# Need ideas on making turbo louder.



## waabaah (Jun 24, 2006)

all my previous turbo cars always had a distinctive whine associated with the turbo. i would like the 1.8t to be louder in that restrospec.
two concerns though....
1. i believe i would need a filter on the end of the turbo intake but the intake tubing has some stuff i would need to reroute. any ideas on rerouting so i can put a filter on the turbo intake? i think BOV and ecu tune for BOV would be the only option
2. the stock turbo is small so i assume it wont make as much noise as a t3/t4.

* edited: updating thread and cleaning it up with informative answers.
1. TIP turbo inlet pipe, around 140 
2. bigger downpipe
3. bigger turbo or BT kit
4. air intake of some sort.
5. remove some sound deadening material from hood area along with windshield cowl.

uncommon answers that may get the job done but are somewhat risky...(CEL, running problems etc...)
6. bend some fins on the turbo itself. (may cause turbo fins to be unbalanced and wear out your bearings faster).
7.run open turbo intake, may cause CEL due to how the MAF is routing, running rich, requires reroute of SAI pump , rerouteing of n75, rerouting of DV* 



_Modified by waabaah at 11:04 AM 3-24-2010_


----------



## SkootySkoo (Aug 8, 2004)

*Re: Need ideas on making turbo louder. (waabaah)*


_Quote, originally posted by *waabaah* »_all my previous turbo cars always had a distinctive whine associated with the turbo. i would like the 1.8t to be louder in that restrospec.
two concerns though....
1. i believe i would need a filter on the end of the turbo intake but the intake tubing has some stuff i would need to reroute. any ideas on rerouting so i can put a filter on the turbo intake? i think BOV and ecu tune for BOV would be the only option
2. the stock turbo is small so i assume it wont make as much noise as a t3/t4.

_Modified by waabaah at 1:55 PM 3-22-2010_

If you are stock you are going to need those ports on the intake. They are for DV Evap PCV and possibly n75(?). You are also going to need the MAF that is attached to the intake. 
My suggestion would be to get a TIP (turbo inlet pipe) and a metal intake. The combination of these two will resonate the sound of your turbo making it more audible.


----------



## .iDubhXc. (Dec 2, 2007)

*Re: Need ideas on making turbo louder. (SkootySkoo)*

Our turbos aren't very loud unless you straight pipe your exhuast, then you can hear it whistle. Like stated before, a TIP and DV should be enough to hear it. I don't think any other mods will change the sound. A BOV will make you run rich in between shifts and will most likely through a CEL. As far as I know, there aren't and ko3/ko4 tunes that would correct it since they all use the MAF sensor. A Forge splitter valve would probably be right up your alley.

WHAT THIS EXERCISE ASKS
**A)** In the turbo thread, rename "MAF" to "mass airflow sensor" in the part that opens with the words containing "If you are stock" and closes with "to the intake.", then give that part again.
**B)** Name every user who posted in the turbo thread.
The entries come from a different source than the thread.

DATASET EXTRACT
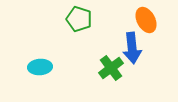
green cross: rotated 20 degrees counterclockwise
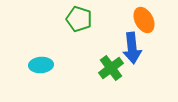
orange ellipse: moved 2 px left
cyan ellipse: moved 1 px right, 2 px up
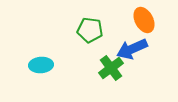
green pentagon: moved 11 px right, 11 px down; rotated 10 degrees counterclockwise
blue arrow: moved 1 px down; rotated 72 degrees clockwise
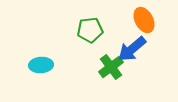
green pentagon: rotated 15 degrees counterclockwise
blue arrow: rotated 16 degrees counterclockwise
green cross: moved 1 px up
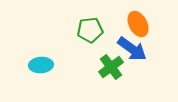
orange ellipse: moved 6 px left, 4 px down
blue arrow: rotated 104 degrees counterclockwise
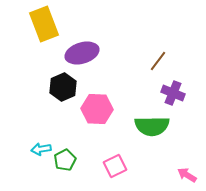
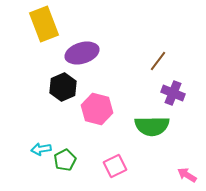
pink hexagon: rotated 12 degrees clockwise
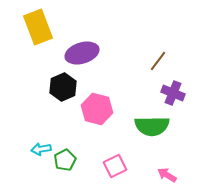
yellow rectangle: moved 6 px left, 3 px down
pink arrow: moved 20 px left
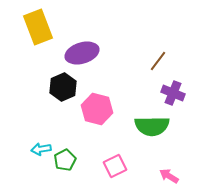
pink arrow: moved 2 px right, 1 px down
* * *
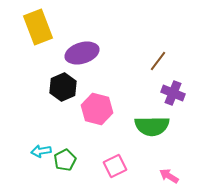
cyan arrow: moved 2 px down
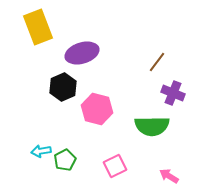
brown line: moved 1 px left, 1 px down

TASK-BY-TASK SOLUTIONS
**A)**
If you are stock you are going to need those ports on the intake. They are for DV Evap PCV and possibly n75(?). You are also going to need the mass airflow sensor that is attached to the intake.

**B)** waabaah, SkootySkoo, .iDubhXc.